With digital entrepreneurialism in your DNA, can you give an insight into the opportunities and threats facing companies in this sector? How easy or difficult is to come up with the next ‘big idea’?

It is crystal clear that our world is becoming increasingly digital every year, and many industries are becoming digital at the core. However, most big companies have difficulty in re-inventing themselves as digital businesses. This creates a huge opportunity for start-ups and new entrants, particularly as consumers are more digital by the year, and their expectations are very different from even five years ago. As a result, I think there are so many opportunities for new ideas, services and ways of doing things.

However, it’s not necessarily about big ideas – it’s about executing an idea very, very well. Nowadays I do a lot of advisory work with corporate innovators, helping to spark these ideas and then work methodically to make them real. Digital DNA is the ability to experiment with emerging technologies, envision the future, and then create and launch new ideas. I have been working on it for more than 20 years now, so I enjoy sharing my lessons learned.

In the age of new technology, with customer expectations and behaviours changing can companies have any chance of meeting these new demands, let alone exceeding them?

It’s true that customer expectations and behaviours change quickly in a digital world, but meeting changing customer needs has always been part of doing business. I believe that it is futile to observe current consumer behaviour and then try to respond: customers change too quickly for that approach to succeed. Instead, I am convinced that successful digital businesses need to look to the future, and anticipate changing behaviours before they happen and design for that future.

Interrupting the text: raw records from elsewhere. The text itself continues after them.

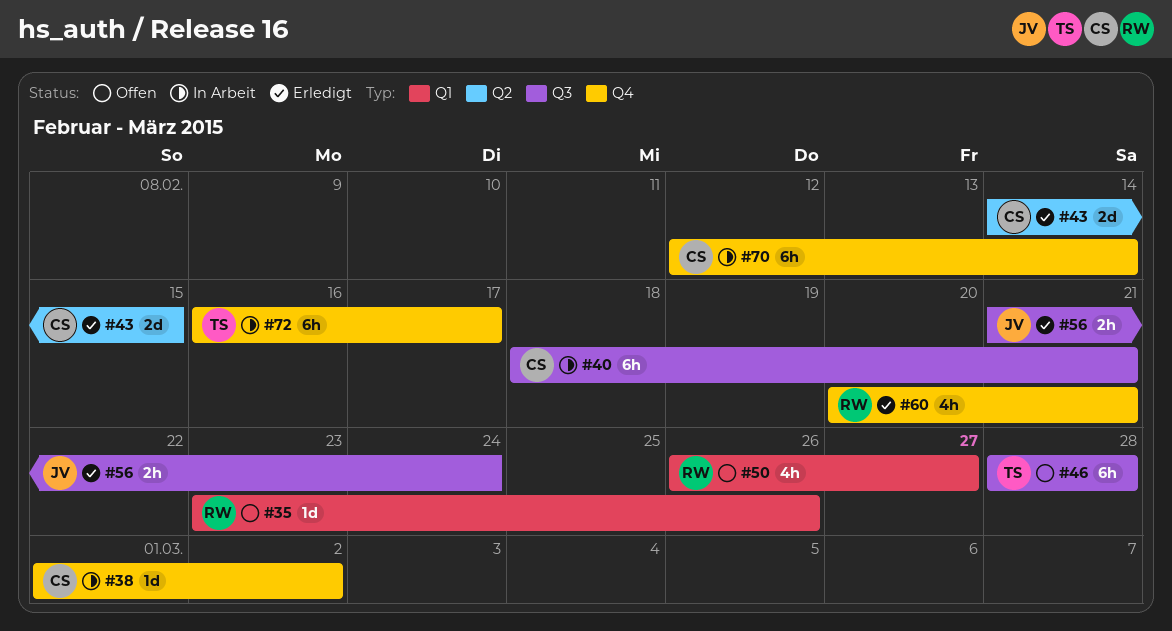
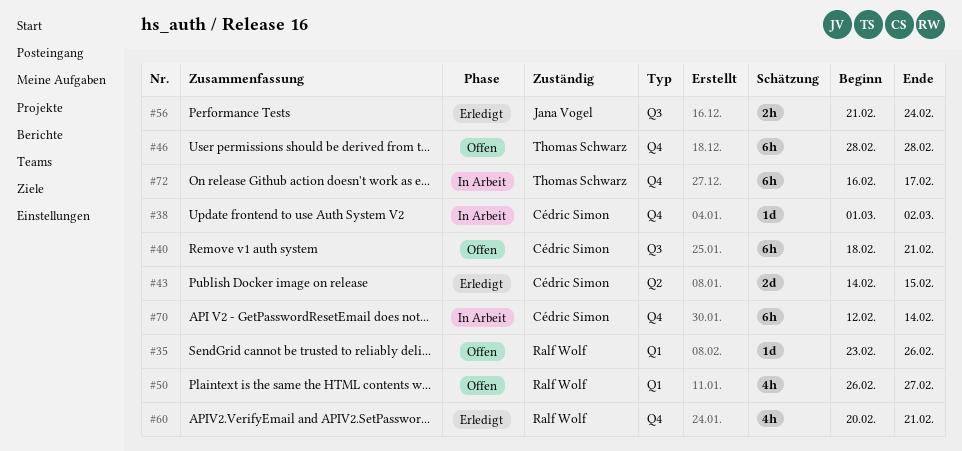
#40, status: In Arbeit -> Offen
#46, label: Q3 -> Q4

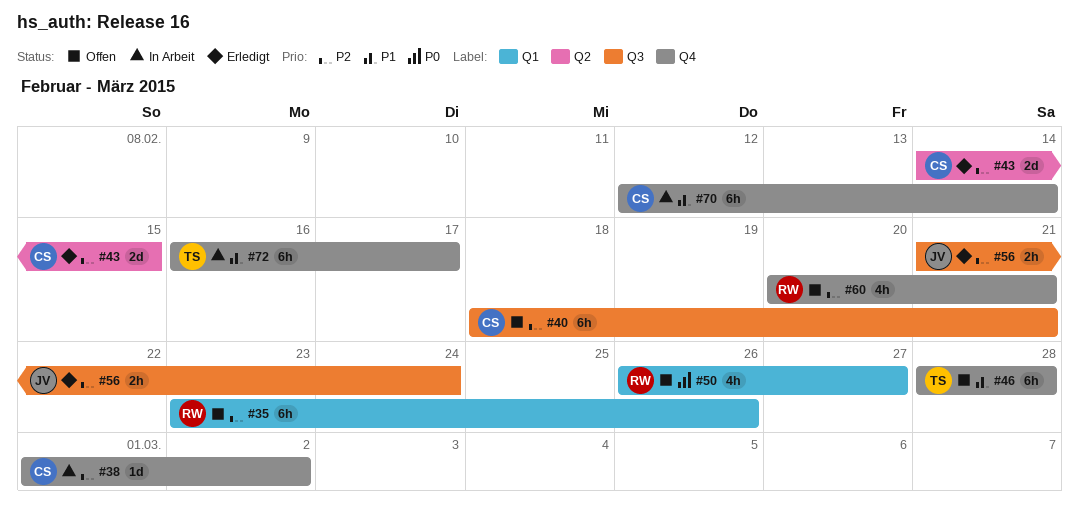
#35, estimate: 1d -> 6h
#60, status: Erledigt -> Offen

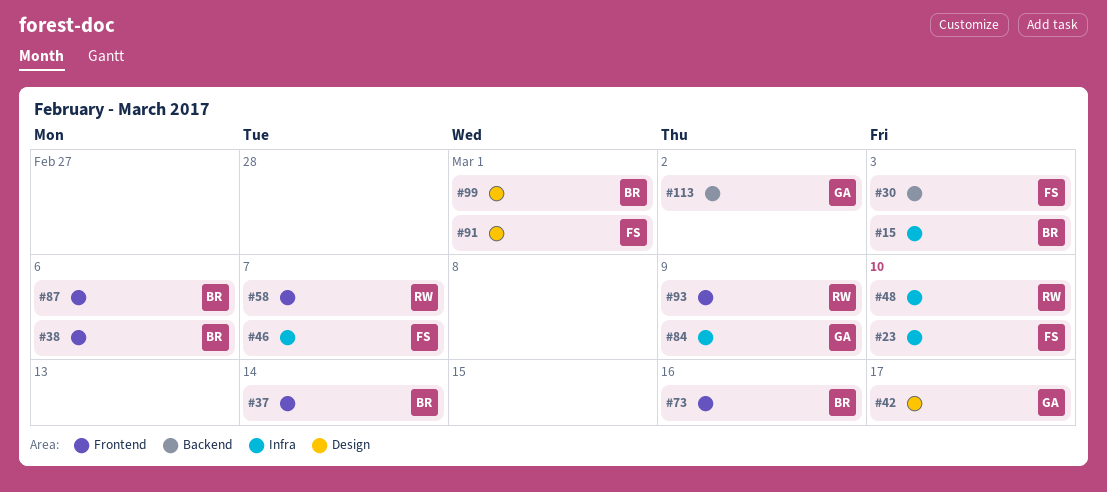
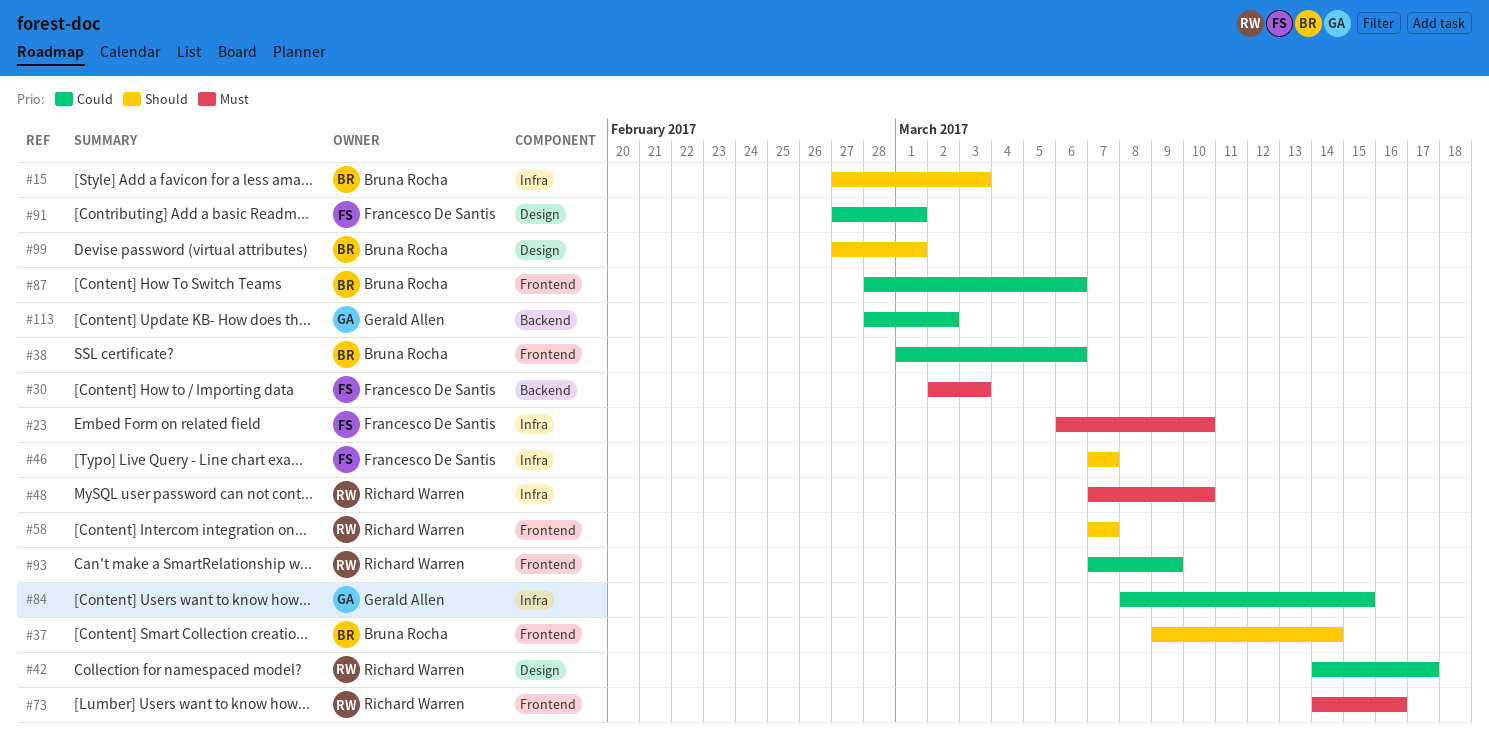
#42, owner: Gerald Allen -> Richard Warren
#73, owner: Bruna Rocha -> Richard Warren
#84, due: Mar 9 -> Mar 15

Abraham Lincoln apparently said “the best way to predict the future is to invent it” and I totally agree with that thought. I recommend that established companies develop their digital DNA: the willingness to experiment with emerging technology, develop a point of view about the future, and then creatively generate a stream of new ideas to test and refine. Although we didn’t use such a formal methodology when we started, Shazam has always felt ahead of its time and stayed a leader in its field since innovation was an essential part of our DNA.

You are fully engaged in FinTech and the financial services sector; can you give us an insight as to the future of banking and how cryptocurrency and blockchain will impact this space?

Banks and Financial Services companies are definitely becoming more digital across the board. However, having worked in banking as Head of Innovation at Virgin Money, I think changes will happen slower than some people expect. In my experience, most large banks in the UK are playing catch-up with their core digital operations. It is absolutely true that banks are becoming more digital over time, but I would not call that truly innovative.

In particular, with blockchain technology and cryptocurrencies, I sense a lot of misinformation, fear, and sometimes ignorance. I see a similar pattern to the early days of the internet, when new players experimented with nascent technology before standards were well established. In those days there were already some large technology companies, many of whom are no longer leaders today.

In the blockchain and cryptocurrency space, I suspect that in the future we will have companies as vital as Visa or Mastercard which we have never heard of today. I also think that today’s big technology companies will have a much better chance, and much greater ability, to shape the future of financial services than some of the big banks today.

So in the short term, the future of banking will look strangely similar to today, but in 15 or 20 years it will be unrecognisable. I have invested in a cryptocurrency trading company called Magic Carpet AI which is using leading-edge Artificial Intelligence to trade across a range of cryptocurrencies. I am also looking closely at a number of blockchain investments in financial services and other industries. Being an active angel investor helps me to look ahead to how this space will evolve and play a role in shaping it!